# What is the standard terminology regarding the arrows and objects involved in pullbacks?

In Awodey's Category Theory (2006) he discusses the pullback of arrows $f:A \rightarrow C$, $g: B \rightarrow C$ (in a category $\mathbf{C}$) as consisting of arrows $p_1: P \rightarrow A$, $p_2: P \rightarrow B$ such that $f \circ p_1 = g \circ p_2$ and this property is universal (p. 92). So it seems that a pullback has three parts, the object $P$ (which Awodey doesn't put a lot of emphasis on), and the two arrows $p_1,p_2$.

On nLab's page on pullbacks, they refer to the object $P$ as the pullback, which makes the arrows $p_1$ and $p_2$ seem almost incidental, whereas for Awodey they seemed central. (I know the arrows aren't merely "incidental", the point is a matter of emphasis.) But then I don't know what to call the arrows involved ($p_1$ and $p_2$).

Given a setup like the one above, what are some standard ways of talking about $P$, $p_1$, and $p_2$, especially expressions that indicate their relationship to the objects $A$, $B$, and $C$ and arrows $f$ and $g$?

• It is quite common to abuse the notation and refer to $P$ as the pullback, even though the arrows $p_1$, $p_2$ are necessary. People often refer to $p_1$ and $p_2$ as the structural maps of the pullback. The same terminology is also used for general limits and colimits. – Goa'uld May 13 '17 at 22:50
• Call them the pullback object and canoncial projections. – Berci May 13 '17 at 23:14
• @Berci If you wanna post that as an answer, ideally (though not necessarily) with a reference exhibiting that usage I'd be happy to accept it so that this question can fall off of the "unanswered" queue. – Dennis May 13 '17 at 23:27
• Indeed, canonical (morphisms/projections/embeddings) ist the, well, canonical expression used for those morphisms that "belong to" kernels, cokernsle,products, coproducts, limits, colimits, everything defined via universal properties, i.e., as universal objects in another category whose objects are objects of the given category together with certain arrows. Thus for $f\colon A\to B$, we have the canonical (ususally inclusion) homomorphism of the kernel object $\ker f$, or the canonical epimorphism to the cokernel object, or the canonical projection of the product to the individual components – Hagen von Eitzen May 14 '17 at 8:27

## 1 Answer

Let $I$ be a small category; in the case of pullbacks, take $I = (\bullet \rightarrow \bullet \leftarrow \bullet)$. Let $X : I \to \mathcal{C}$ be a diagram in a category $\mathcal{C}$ of shape $I$. Then a limit of $X$ is a final object in the category of cones to $X$ . Thus, it consists of a universal cone, sometimes called the limit cone (or limiting cone) $(p_i : L \to X(i))_{i \in I}$ such that for every cone $(q_i : T \to X(i))_{i \in I}$ there is a unique morphism $f : T \to L$ such that $p_i f = q_i$. It follows that every two limit cones are uniquely isomorphic (in the category of cones, of course), so that one may speak of the limit cone*. The morphisms $p_i : L \to X_i$ are called projections.

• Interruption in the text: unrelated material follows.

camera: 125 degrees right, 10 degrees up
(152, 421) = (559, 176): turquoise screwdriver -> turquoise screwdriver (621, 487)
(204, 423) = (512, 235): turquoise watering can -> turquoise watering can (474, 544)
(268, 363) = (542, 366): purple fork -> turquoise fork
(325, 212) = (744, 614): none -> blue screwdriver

The object $L$, considered separately, has no significance, and it does not really make sense to call it a limit of $X$. Quite often mathematicians are just lazy and say "Let $L$ be a limit of $X$" ("with projections $p_i : L \to X(i)$") when they actually mean "Let $(p_i : L \to X(i))_{i \in I}$ be a limit cone" (which is, actually, shorter!). Nevertheless, Mac Lane calls $L$ a limit object and uses, as many others, the notation $L = \varprojlim X$. So in the case of pullbacks, this would be pullback object.

Also notice that $L$ is not unique up to unique isomorphism, so that it is not really unique in a categorical sense. In order to formulate unicity, we really have to remember the projections.

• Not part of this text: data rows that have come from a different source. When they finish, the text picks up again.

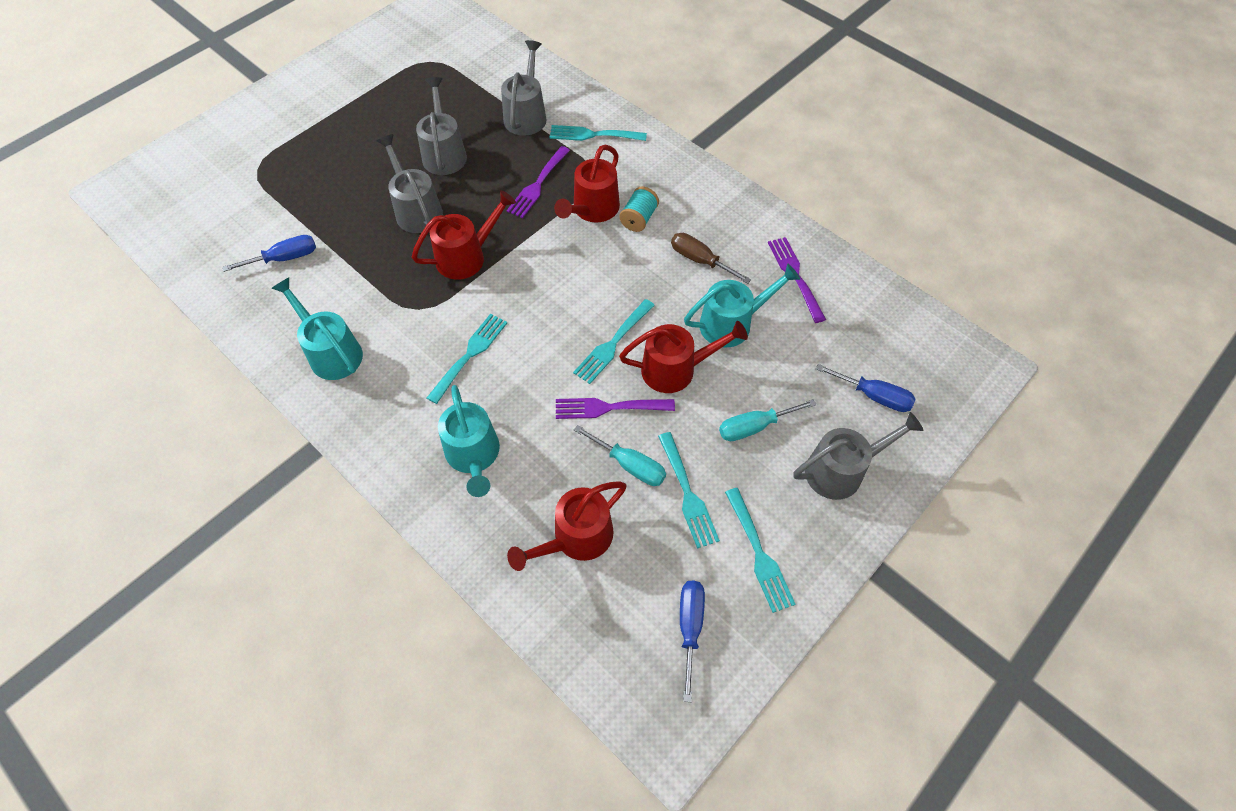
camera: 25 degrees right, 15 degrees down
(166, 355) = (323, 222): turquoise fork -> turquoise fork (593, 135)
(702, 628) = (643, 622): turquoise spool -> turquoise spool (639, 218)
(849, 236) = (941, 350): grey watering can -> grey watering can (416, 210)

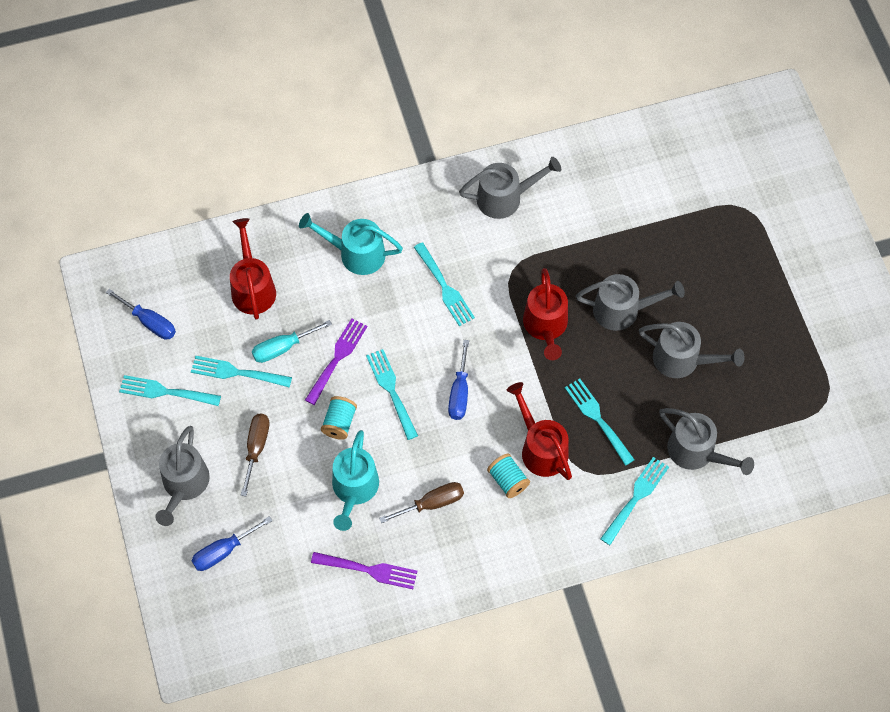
camera: 120 degrees right, 5 degrees up
(284, 258) = (623, 197): blue screwdriver -> blue screwdriver (459, 392)
(331, 352) = (505, 198): turquoise watering can -> grey watering can
(538, 184) = (597, 418): purple fork -> turquoise fork
(676, 369) = (339, 423): red watering can -> turquoise spool
(754, 427) = (256, 448): turquoise screwdriver -> brown screwdriver

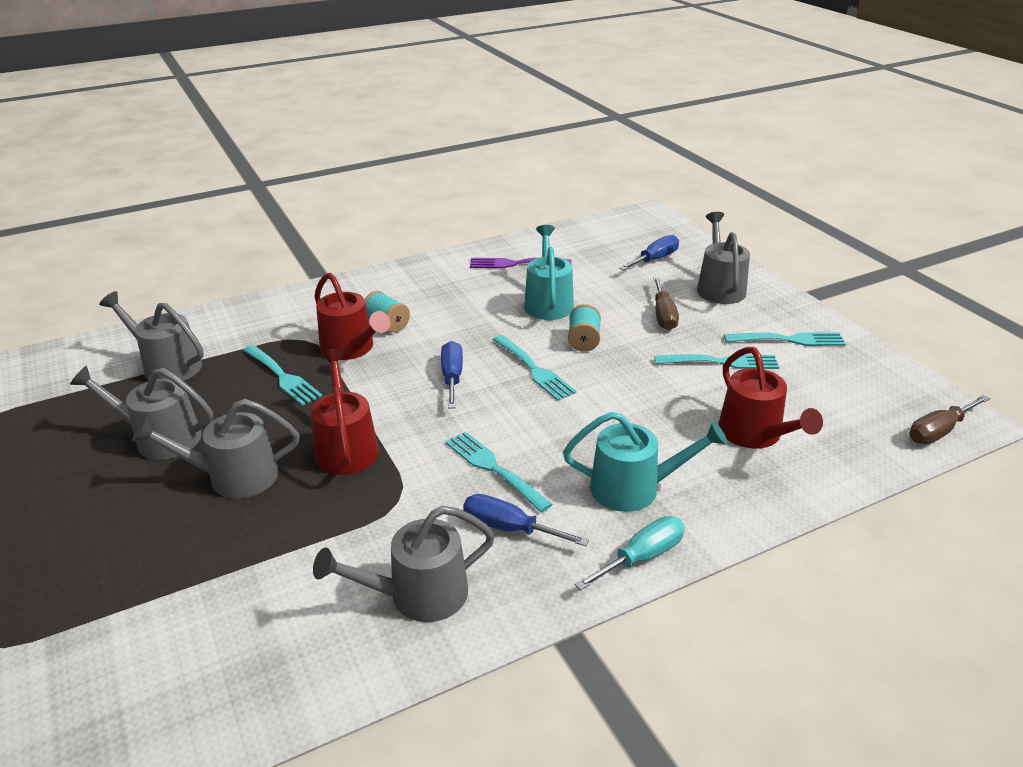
camera: 170 degrees right, 30 degrees down
(149, 322) = (856, 388): blue screwdriver -> blue screwdriver (509, 528)
(282, 348) = (681, 387): turquoise screwdriver -> turquoise screwdriver (642, 557)
(337, 358) = (610, 386): purple fork -> none
(432, 503) = (465, 303): brown screwdriver -> brown screwdriver (939, 431)
(636, 498) = (246, 328): turquoise fork -> none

*It is very common to identify objects which are uniquely isomorphic. For example, one speaks of the trivial group, although (in ZFC) for every set $X$ we can endow the set $\{X\}$ with the trivial group structure $X \cdot X = X$. Thus there are as many trivial groups as sets. But they are all isomorphic in a unique way, so that there is no harm to identify them. More generally, one can identify all final objects of a category; and a limit cone of $X$ is just a final object in the category of cones to $X$.